Finally, move the parts of the compare calculation that are not
dependent on the live counter value out of the locked region.

Prior to this change the observed time between the irq_lock() and
irq_unlock() in z_clock_set_timeout() on the nRF51 ranged between 5 us
and 8 us.

With the revised algorithm the observed lock duration is between 2.16 us
(1024 Hz) and 2.88 us (100 Hz) in the common case that the compare is
set within the current tick.  If the compare is set late the duration
will be higher, but no greater than the previous implementation.

Signed-off-by: Peter A. Bigot <pab@pabigot.com>
diff --git a/drivers/timer/nrf_rtc_timer.c b/drivers/timer/nrf_rtc_timer.c
index 0fafb11..7002580 100644
--- a/drivers/timer/nrf_rtc_timer.c
+++ b/drivers/timer/nrf_rtc_timer.c
@@ -1,6 +1,7 @@
 /*
  * Copyright (c) 2016-2017 Nordic Semiconductor ASA
  * Copyright (c) 2018 Intel Corporation
+ * Copyright (c) 2019 Peter Bigot Consulting, LLC
  *
  * SPDX-License-Identifier: Apache-2.0
  */
@@ -15,12 +16,26 @@
 
 #define RTC NRF_RTC1
 
-#define COUNTER_MAX 0x00ffffff
+/*
+ * Compare values must be set to at least 2 greater than the current
+ * counter value to ensure that the compare fires.  Compare values are
+ * generally determined by reading the counter, then performing some
+ * calculations to convert a relative delay to an absolute delay.
+ * Assume that the counter will not increment more than twice during
+ * these calculations, allowing for a final check that can replace a
+ * too-low compare with a value that will guarantee fire.
+ */
+#define MIN_DELAY 4
+
 #define CYC_PER_TICK (CONFIG_SYS_CLOCK_HW_CYCLES_PER_SEC	\
 		      / CONFIG_SYS_CLOCK_TICKS_PER_SEC)
-#define MAX_TICKS ((COUNTER_MAX - CYC_PER_TICK) / CYC_PER_TICK)
+#if CYC_PER_TICK < MIN_DELAY
+#error Cycles per tick is too small
+#endif
 
-#define MIN_DELAY 32
+#define COUNTER_MAX 0x00ffffffU
+#define MAX_TICKS ((COUNTER_MAX - MIN_DELAY) / CYC_PER_TICK)
+#define MAX_DELAY (MAX_TICKS * CYC_PER_TICK)
 
 static u32_t last_count;
 
@@ -115,20 +130,52 @@
 	ticks = (ticks == K_FOREVER) ? MAX_TICKS : ticks;
 	ticks = max(min(ticks - 1, (s32_t)MAX_TICKS), 0);
 
+	/*
+	 * Get the requested delay in tick-aligned cycles.  Increase
+	 * by one tick to round up so we don't timeout early due to
+	 * cycles elapsed since the last tick.  Cap at the maximum
+	 * tick-aligned delta.

▶ **DIRECTIONS FOR THIS TASK**:
Write the next part of the patch to the nRF RTC timer driver, picking up right after its last line. The listing that comes next has no connection to the patch.

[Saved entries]
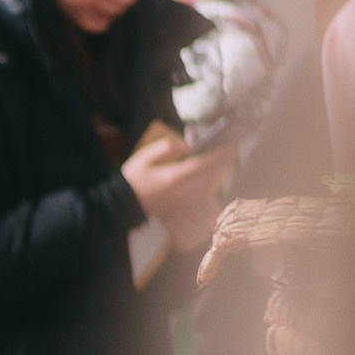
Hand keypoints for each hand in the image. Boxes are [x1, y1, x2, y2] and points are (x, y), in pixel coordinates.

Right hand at [122, 130, 228, 252]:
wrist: (125, 202)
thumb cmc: (133, 177)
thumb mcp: (146, 155)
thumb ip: (167, 146)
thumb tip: (186, 146)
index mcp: (173, 175)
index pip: (203, 164)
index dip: (219, 156)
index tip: (230, 148)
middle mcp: (181, 190)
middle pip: (209, 176)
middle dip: (222, 164)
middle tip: (230, 155)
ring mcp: (182, 202)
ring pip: (208, 188)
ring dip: (218, 176)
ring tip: (223, 165)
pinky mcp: (180, 208)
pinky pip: (201, 198)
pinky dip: (209, 188)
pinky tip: (211, 181)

▶ **TASK RESULT**:
+	 */
+	u32_t cyc = min((1 + ticks) * CYC_PER_TICK, MAX_DELAY);
+
 	u32_t key = irq_lock();
-	u32_t cyc, t = counter();
+	u32_t d = counter_sub(counter(), last_count);
 
-	/* Round up to next tick boundary */
-	cyc = ticks * CYC_PER_TICK + counter_sub(t, last_count);
-	cyc += (CYC_PER_TICK - 1);
-	cyc = (cyc / CYC_PER_TICK) * CYC_PER_TICK;
-	cyc += last_count;
-
-	if (counter_sub(cyc, t) < MIN_DELAY) {
-		cyc += CYC_PER_TICK;
+	/*
+	 * We've already accounted for anything less than a full tick,
+	 * and assumed we meet the minimum delay for the tick.  If
+	 * that's not true, we have to adjust, which may involve a
+	 * rare and expensive integer division.
+	 */
+	if (d > (CYC_PER_TICK - MIN_DELAY)) {
+		if (d >= CYC_PER_TICK) {
+			/*
+			 * We're late by at least one tick.  Adjust
+			 * the compare offset for the missed ones, and
+			 * reduce d to be the portion since the last
+			 * (unseen) tick.
+			 */
+			u32_t missed_ticks = d / CYC_PER_TICK;
+			u32_t missed_cycles = missed_ticks * CYC_PER_TICK;
+			cyc += missed_cycles;
+			d -= missed_cycles;
+		}
+		if (d > (CYC_PER_TICK - MIN_DELAY)) {
+			/*
+			 * We're (now) within the tick, but too close
+			 * to meet the minimum delay required to
+			 * guarantee compare firing.  Step up to the
+			 * next tick.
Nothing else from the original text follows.